Terdapat Tarian Sodoran yang menjadi sebuah budaya sekaligus tradisi masyarakat Tengger pada ritual peringatan Hari Raya Karo yang dilaksanakan di aula Balai Desa Ngadisari. Tari Sodoran adalah tarian sakral khas masyarakat Tengger yang melambangkan asal-usul manusia. Dari kepercayaan masyarakat Tengger, manusia itu dari Sang Hyang Widi Wasa dan mereka akan kembali kepada-Nya
Selain itu, Masyarakat suku Tengger juga masih mempertahankan tradisi budaya berupa upacara adat bernama unan-unan.

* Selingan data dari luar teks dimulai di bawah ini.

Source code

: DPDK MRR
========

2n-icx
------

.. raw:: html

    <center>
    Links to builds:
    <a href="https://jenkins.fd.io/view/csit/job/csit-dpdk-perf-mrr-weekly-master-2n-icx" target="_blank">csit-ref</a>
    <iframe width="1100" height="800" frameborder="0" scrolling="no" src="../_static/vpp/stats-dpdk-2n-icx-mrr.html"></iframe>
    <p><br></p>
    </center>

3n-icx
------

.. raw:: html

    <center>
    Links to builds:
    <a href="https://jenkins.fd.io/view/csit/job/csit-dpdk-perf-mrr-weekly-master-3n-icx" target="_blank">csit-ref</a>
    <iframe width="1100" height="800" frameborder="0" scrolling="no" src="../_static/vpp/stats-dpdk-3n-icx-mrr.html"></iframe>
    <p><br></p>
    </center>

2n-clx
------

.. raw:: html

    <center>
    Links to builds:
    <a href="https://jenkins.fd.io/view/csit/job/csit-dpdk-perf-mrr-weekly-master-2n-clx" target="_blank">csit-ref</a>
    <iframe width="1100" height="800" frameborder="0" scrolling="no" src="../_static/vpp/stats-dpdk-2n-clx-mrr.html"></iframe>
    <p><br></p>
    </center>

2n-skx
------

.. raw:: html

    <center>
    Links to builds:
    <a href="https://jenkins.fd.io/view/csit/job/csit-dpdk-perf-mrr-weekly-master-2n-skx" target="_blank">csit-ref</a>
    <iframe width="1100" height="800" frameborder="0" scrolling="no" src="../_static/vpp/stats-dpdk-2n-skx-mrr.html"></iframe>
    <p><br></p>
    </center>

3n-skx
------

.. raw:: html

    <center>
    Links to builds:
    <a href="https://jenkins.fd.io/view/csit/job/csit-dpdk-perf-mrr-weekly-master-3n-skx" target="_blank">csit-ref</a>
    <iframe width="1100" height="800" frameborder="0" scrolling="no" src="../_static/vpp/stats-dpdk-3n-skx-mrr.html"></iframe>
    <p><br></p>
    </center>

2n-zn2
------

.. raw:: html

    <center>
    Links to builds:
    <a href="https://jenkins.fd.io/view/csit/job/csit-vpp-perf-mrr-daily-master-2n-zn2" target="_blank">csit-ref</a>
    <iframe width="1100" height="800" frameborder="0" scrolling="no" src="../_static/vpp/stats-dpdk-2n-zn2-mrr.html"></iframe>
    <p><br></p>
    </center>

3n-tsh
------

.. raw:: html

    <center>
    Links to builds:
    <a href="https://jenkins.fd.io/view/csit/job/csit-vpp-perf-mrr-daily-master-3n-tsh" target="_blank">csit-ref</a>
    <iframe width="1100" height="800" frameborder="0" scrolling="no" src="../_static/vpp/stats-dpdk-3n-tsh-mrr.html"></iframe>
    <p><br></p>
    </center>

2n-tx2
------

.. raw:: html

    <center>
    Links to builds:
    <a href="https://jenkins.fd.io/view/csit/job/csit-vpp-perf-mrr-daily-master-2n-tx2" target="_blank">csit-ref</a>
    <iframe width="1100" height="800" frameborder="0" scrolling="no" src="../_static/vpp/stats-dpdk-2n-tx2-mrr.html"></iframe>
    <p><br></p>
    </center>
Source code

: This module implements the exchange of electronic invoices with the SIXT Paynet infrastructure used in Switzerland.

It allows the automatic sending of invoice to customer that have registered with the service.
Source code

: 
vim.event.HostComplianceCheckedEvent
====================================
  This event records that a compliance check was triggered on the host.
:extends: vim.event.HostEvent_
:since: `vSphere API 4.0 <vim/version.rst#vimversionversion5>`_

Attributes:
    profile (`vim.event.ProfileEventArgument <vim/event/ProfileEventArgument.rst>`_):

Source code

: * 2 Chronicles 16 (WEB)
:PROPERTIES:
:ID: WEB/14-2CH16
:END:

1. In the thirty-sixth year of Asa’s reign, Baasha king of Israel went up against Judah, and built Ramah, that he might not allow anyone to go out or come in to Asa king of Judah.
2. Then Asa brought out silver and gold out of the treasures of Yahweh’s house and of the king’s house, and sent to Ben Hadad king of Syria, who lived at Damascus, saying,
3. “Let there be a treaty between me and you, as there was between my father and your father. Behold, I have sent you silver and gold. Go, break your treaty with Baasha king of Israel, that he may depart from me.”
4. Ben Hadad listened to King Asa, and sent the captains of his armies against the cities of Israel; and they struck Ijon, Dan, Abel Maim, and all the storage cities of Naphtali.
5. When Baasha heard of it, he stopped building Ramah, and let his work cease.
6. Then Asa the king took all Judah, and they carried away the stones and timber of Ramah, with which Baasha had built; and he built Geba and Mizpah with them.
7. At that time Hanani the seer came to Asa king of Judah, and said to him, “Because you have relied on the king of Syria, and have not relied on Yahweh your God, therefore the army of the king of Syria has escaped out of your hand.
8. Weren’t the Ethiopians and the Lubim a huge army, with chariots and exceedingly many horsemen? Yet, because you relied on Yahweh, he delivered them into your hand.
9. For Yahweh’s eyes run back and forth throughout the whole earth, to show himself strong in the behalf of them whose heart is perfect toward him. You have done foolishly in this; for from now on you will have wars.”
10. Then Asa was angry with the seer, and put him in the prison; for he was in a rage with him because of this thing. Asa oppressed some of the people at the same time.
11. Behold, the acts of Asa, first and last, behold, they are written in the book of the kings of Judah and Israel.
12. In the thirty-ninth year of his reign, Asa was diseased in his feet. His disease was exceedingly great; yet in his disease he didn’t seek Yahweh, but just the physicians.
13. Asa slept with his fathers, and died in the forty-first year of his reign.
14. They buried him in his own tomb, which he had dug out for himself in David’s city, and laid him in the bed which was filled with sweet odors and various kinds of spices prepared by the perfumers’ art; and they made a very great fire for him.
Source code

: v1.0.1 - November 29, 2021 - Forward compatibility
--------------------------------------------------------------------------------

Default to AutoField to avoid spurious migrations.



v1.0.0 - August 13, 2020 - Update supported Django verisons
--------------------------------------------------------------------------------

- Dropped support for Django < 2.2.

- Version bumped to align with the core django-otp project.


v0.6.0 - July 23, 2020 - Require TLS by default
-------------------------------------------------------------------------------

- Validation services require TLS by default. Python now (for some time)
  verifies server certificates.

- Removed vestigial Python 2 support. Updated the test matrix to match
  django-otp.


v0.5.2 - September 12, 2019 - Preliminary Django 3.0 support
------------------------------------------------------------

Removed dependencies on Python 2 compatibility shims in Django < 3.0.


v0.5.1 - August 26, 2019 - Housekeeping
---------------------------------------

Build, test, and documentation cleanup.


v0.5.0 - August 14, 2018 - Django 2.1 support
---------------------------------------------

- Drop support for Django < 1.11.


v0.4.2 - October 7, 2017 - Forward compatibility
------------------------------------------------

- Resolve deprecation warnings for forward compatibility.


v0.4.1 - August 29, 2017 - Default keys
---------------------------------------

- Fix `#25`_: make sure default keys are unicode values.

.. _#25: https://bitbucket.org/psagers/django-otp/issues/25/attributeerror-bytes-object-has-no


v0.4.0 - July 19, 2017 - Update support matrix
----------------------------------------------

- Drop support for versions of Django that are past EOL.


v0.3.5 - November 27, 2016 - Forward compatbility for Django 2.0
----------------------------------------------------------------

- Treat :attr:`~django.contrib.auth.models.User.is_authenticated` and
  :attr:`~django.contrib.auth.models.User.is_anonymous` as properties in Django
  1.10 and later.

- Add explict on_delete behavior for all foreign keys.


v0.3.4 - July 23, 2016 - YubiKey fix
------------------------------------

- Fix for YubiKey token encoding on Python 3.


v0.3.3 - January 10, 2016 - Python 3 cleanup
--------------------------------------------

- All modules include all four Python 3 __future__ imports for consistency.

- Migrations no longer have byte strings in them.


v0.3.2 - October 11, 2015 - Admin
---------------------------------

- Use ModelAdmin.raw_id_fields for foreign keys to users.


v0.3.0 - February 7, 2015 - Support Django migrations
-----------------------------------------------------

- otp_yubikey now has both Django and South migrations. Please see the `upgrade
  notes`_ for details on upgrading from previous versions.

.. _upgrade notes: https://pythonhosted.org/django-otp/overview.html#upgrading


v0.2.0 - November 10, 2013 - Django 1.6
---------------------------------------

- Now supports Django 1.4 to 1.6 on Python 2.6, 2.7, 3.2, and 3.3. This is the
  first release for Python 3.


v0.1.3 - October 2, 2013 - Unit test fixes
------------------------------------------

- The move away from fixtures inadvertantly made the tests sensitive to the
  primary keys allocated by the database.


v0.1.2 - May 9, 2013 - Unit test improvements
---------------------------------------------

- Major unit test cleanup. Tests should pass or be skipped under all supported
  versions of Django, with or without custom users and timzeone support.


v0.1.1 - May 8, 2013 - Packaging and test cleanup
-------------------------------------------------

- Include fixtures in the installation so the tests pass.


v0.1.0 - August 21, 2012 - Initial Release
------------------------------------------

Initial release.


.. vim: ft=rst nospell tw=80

Unan-unan digelar dalam bentuk persembahan sesaji berupa kepala kerbau sebagai ungkapan rasa syukur masyarakat Tengger kepada alam karena telah memberikan kehidupan selama ini. Masyarakat Tengger menggunakan kerbau sebagai sesaji karena mereka meyakini bahwa hewan bertanduk itu merupakan binatang pertama yang muncul di bumi. Tradisi ini telah dijalankan sejak berabad silam dan masih lestari sampai sekarang. Memasuki tahun 2024, masyarakat Tengger yang mayoritas adalah pemeluk Hindu Bali kembali menggelar unan-unan.